En décembre, Isabelle Falque-Pierrotin, superviseure de l’agence de protection des données française et présidente de l’association des 28 autorités nationales, avait en effet expliqué à EurActiv qu’elle ne s’attendait pas à un accord finalisé d’ici fin janvier, mais que les autorités nationales voudraient « au moins recevoir un signe qu’ils ont compris le message des juges ».

>> Lire : « Les CNIL européennes ne demandent pas un Safe Harbor 2 »

Paul Nemitz a également fait remarquer que le nouvel accord avec Washington ne serait pas appelé « Safe Harbor ».

Toujours ébranlée par la décision de la Cour de justice, la Commission rechigne à mettre en place un nouvel accord qui pourrait également être condamné par la Cour. « Ce ne serait certainement pas bon pour l’intégration, ni pour la Commission », estime le négociateur. Les entreprises et associations professionnelles font d’ailleurs pression sur la Commission pour que les négociations aboutissent rapidement.

Brad Smith, président et responsable juridique de Microsoft, était à Bruxelles cette semaine et a rencontré la commissaire à la justice, Vera Jourova, le commissaire au numérique, Günther Oettinger; et le vice-président de la Commission, Andrus Ansip.

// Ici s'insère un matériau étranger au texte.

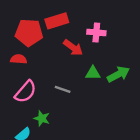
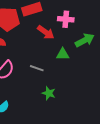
green arrow: (118, 74) -> (85, 40), moved
green star: (42, 118) -> (49, 93), moved

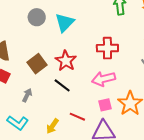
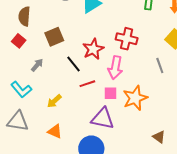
red star: (66, 61) -> (93, 49), moved
pink arrow: (104, 79) -> (115, 68), turned -80
red line: (77, 117) -> (87, 84), moved, turned -56

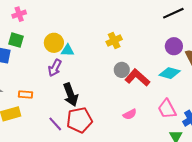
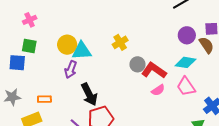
yellow cross: (114, 41) -> (120, 42), moved
cyan triangle: (68, 50) -> (82, 51), size x1.5
pink trapezoid: (167, 109) -> (186, 86), moved
pink semicircle: (130, 114) -> (158, 90), moved

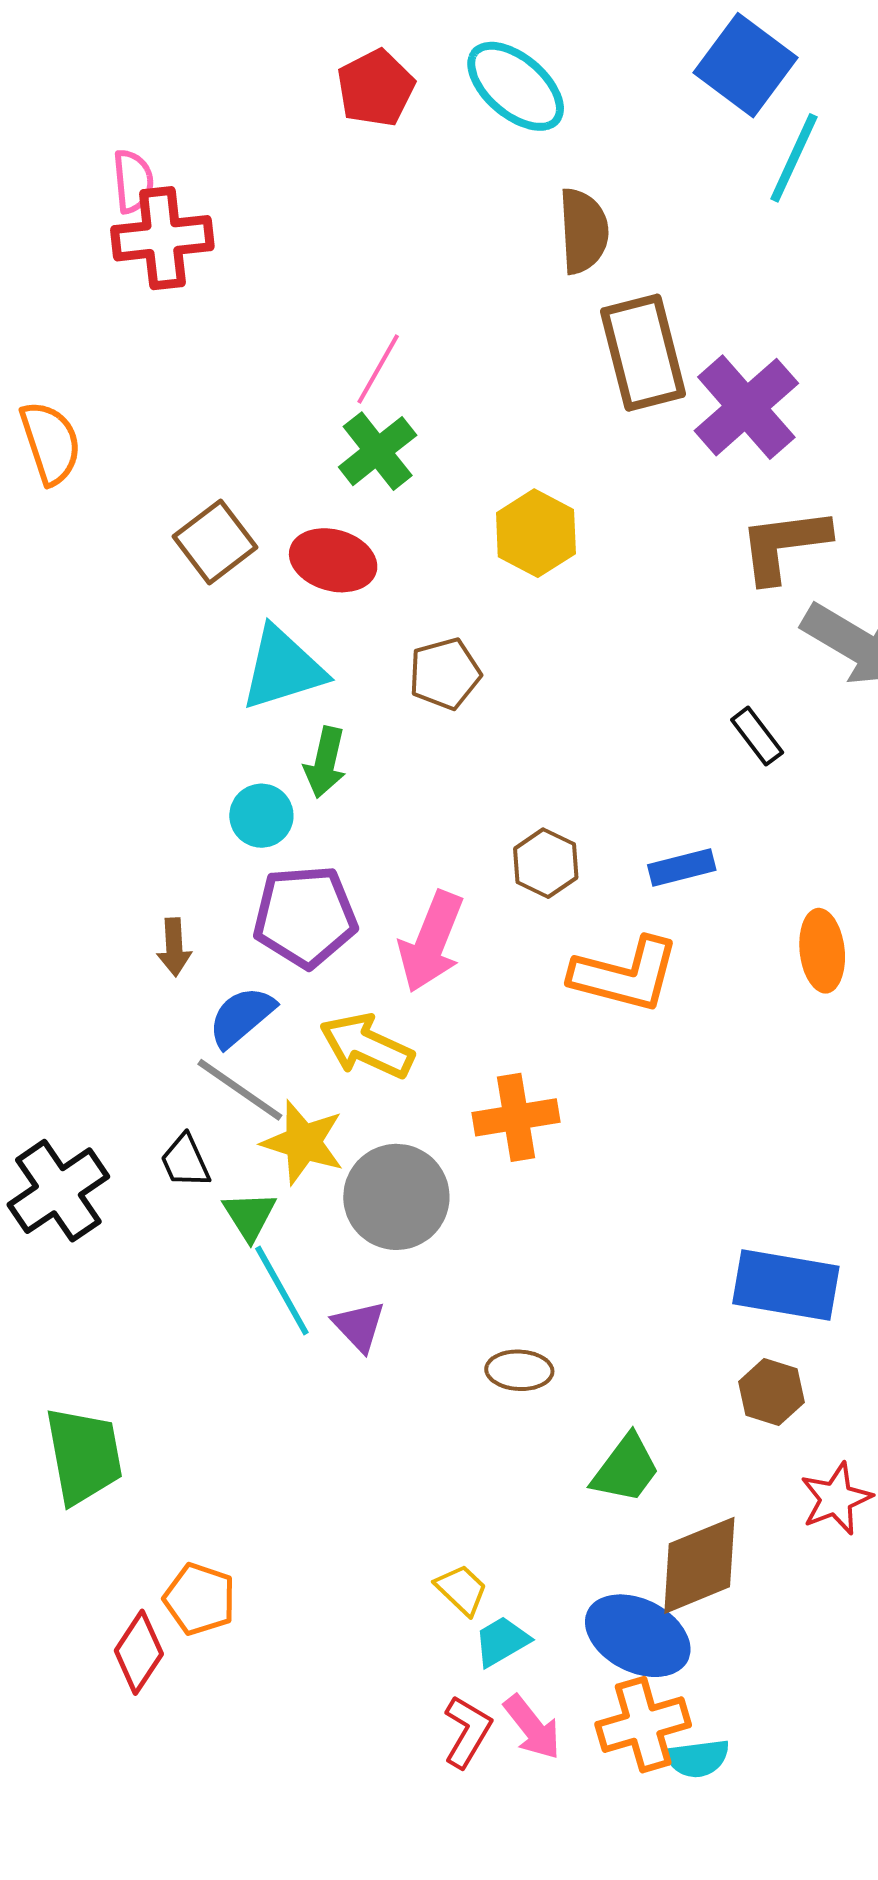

Le 18 janvier, lors d’un événement aux bureaux de Microsoft à Bruxelles, Brad Smith a déclaré que les négociations en vue d’un nouvel accord sur le transfert des données étaient « trop importantes pour ne pas aboutir ». « Même si on ne parvient pas à une réussite complète, il ne faut pas accepter l’échec », a-t-il martelé. 

Contexte

L'accord Safe Harbor entre l'UE et les États-Unis a permis à plus de 4 000 entreprises de transférer des données de l'UE vers les États-Unis tant qu’elles garantissaient la sûreté de ces données à outre-Atlantique. En octobre 2015, la Cour de justice européenne a cependant décidé que la protection des données aux États-Unis était inadéquate. La Cour a invalidé l'accord de Safe Harbor à cause des pratiques de surveillance du gouvernement américain, qui menace la protection des données des citoyens européens, et du manque de recours juridique possible.

Depuis ce jugement, les négociateurs européens et américains s'efforcent de mettre en place un nouvel accord sur le transfert de données. Les autorités de protection des données des 28 pays européens se sont rencontrées après la décision de la Cour de justice et ont demandé à la Commission de mettre en œuvre d'un nouvel accord d'ici la fin janvier 2016. Ces autorités sont chargées de gérer les plaintes liées à la vie privée dans les États membres. 

Prochaines étapes

  • Fin janvier : Date donnée par les autorités de protection des données européennes pour la présentation d'un nouvel accord UE-États-Unis sur le transfert de données.
  • 2 février : Réunion des autorités de protection des données.